- Use of the word pelapelambrética in the poem La cabra
- The goat
- Pearly, pelapelambrética and other jitanjáfora
- References
The pelapelambrética is a meaningless word used in the nursery rhyme the goat. Its use in this poetry in a kind of jitanjáfora. The term jitanjáfora is not yet registered in the dictionary of the Royal Spanish Academy, and was coined by the Mexican Alfonso Reyes.
The word jitánjafora designates all kinds of stanzas and word games that lack meaning, used in a traditional way in verbal games and children's strings.
These incongruous compositions are aimed at the distribution of syllables or phonic groups. This is done in a repetitive and capricious way, since what matters is not the meaning itself, but the phonetic game.

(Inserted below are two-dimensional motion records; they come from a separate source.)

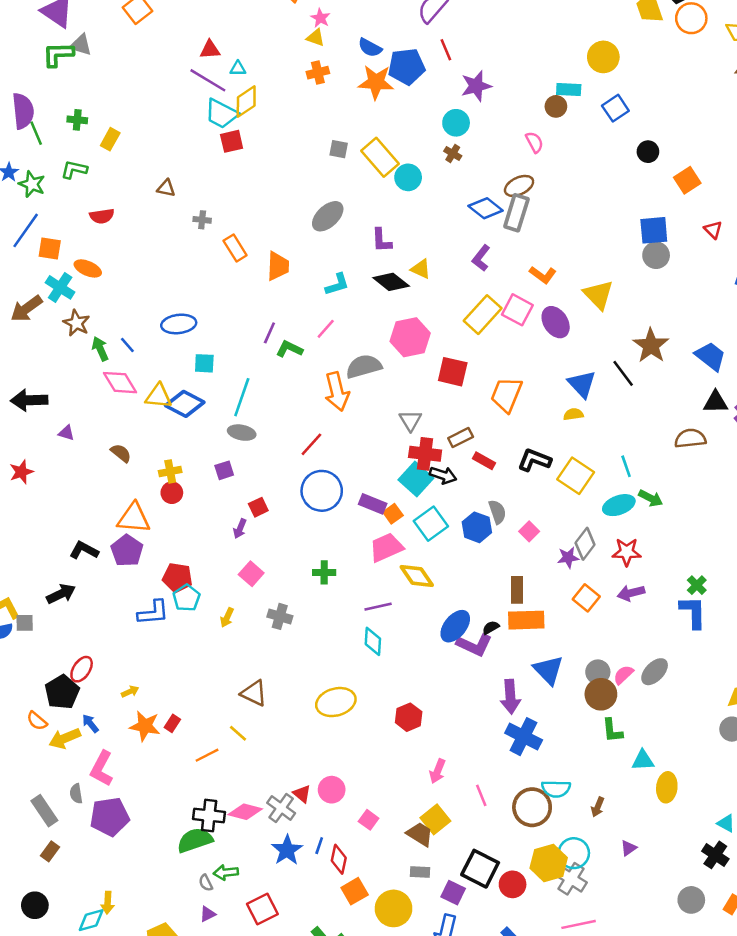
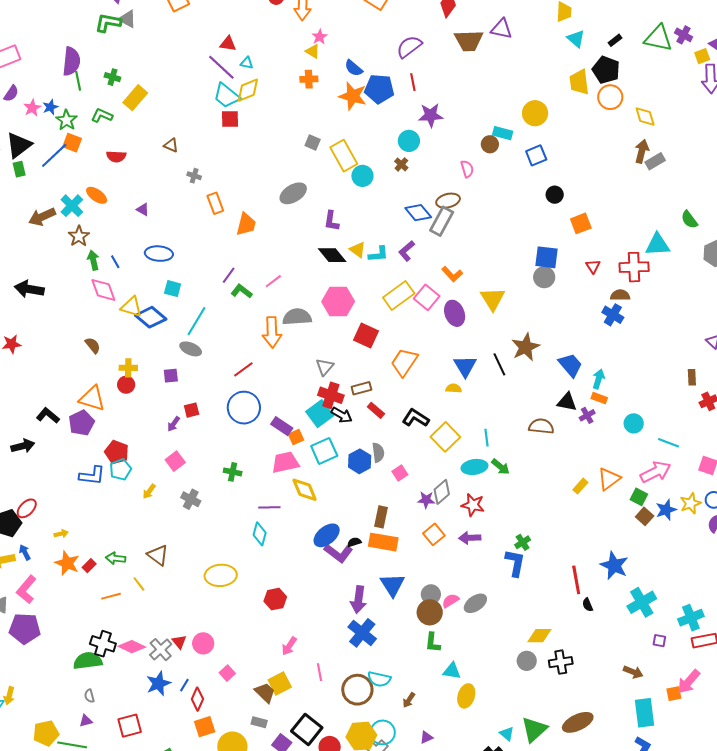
yellow rectangle: (110, 139) -> (135, 98), size x1.4
orange square: (50, 249) -> (72, 143), moved
cyan L-shape: (337, 284) -> (378, 254), moved
purple triangle: (66, 433) -> (143, 209), moved
green arrow: (226, 872) -> (116, 558), moved

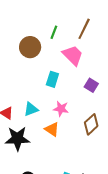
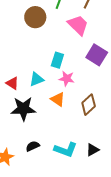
cyan rectangle: (52, 79) -> (57, 60), moved
purple square: (91, 85) -> (97, 55), size x1.5
brown diamond: (91, 124) -> (89, 105), moved

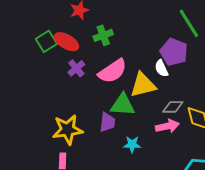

In general, these are formulas loaded with words and sounds that are not congruent, and that sound exotic to the speaker himself.
Use of the word pelapelambrética in the poem La cabra
The poem La cabra is part of Spanish children's literature. Children's texts, and folkloric texts in general, use the playful function in the use of language. In these cases the message becomes pure game.
The full poem is presented below. In it it can be observed that an intralinguistic process must be used so that, within the absurdity of the text, its logic is resolved. This process implies obviating the laws and conceptual structures of language.
The goat
Another version dated March 29, 1936 reads:
Pearly, pelapelambrética and other jitanjáfora
In the poetry books and children's play songs there are many other examples of these individual lexical creations, known as jitanjáfora. These, as in the case of pelapelambrética, can be words that do not exist in a language but could exist.
It can also be the case of words that are perceived as jitanjáfora because they have already fallen into disuse.
The last possibility are words that neither exist nor will exist since they do not comply with the phonotactic rules of the language.
An example of this is a phrase that is used as a selection method by children in many parts of the world: de tin marín de do pingüe cucara macara puppet fue.
You can also hear this one that is used for raffles: Una, dona, tena, catena, quina, quineta, the queen being in her cabinet; Gil came, turned off the lamp, lamp, lamp, tell them well, it is twenty.
References
- Moreno Verdulla, A. (1998). Children's literature: introduction to its problems, its history and its teaching. Cádiz: UCA Publications Service.
- Calleja, S. (s / f). Las Jitanjáforas, poetic games for children. Recovered from zurgai.com
- Morote, P. (2008). Girls game. In PC Cerrillo and C. Sánchez Ortiz (Coords.), The word and memory: studies on popular children's literature. Cuenca: University of Castilla La Mancha.
- Espinosa, A. (1987). Popular tales of Castilla y León, volume 2. Madrid: Editorial CSIC.
- Penas Ibáñez, MA (2009). Semantic change and grammatical competence. Madrid: Iberoamericana Editorial.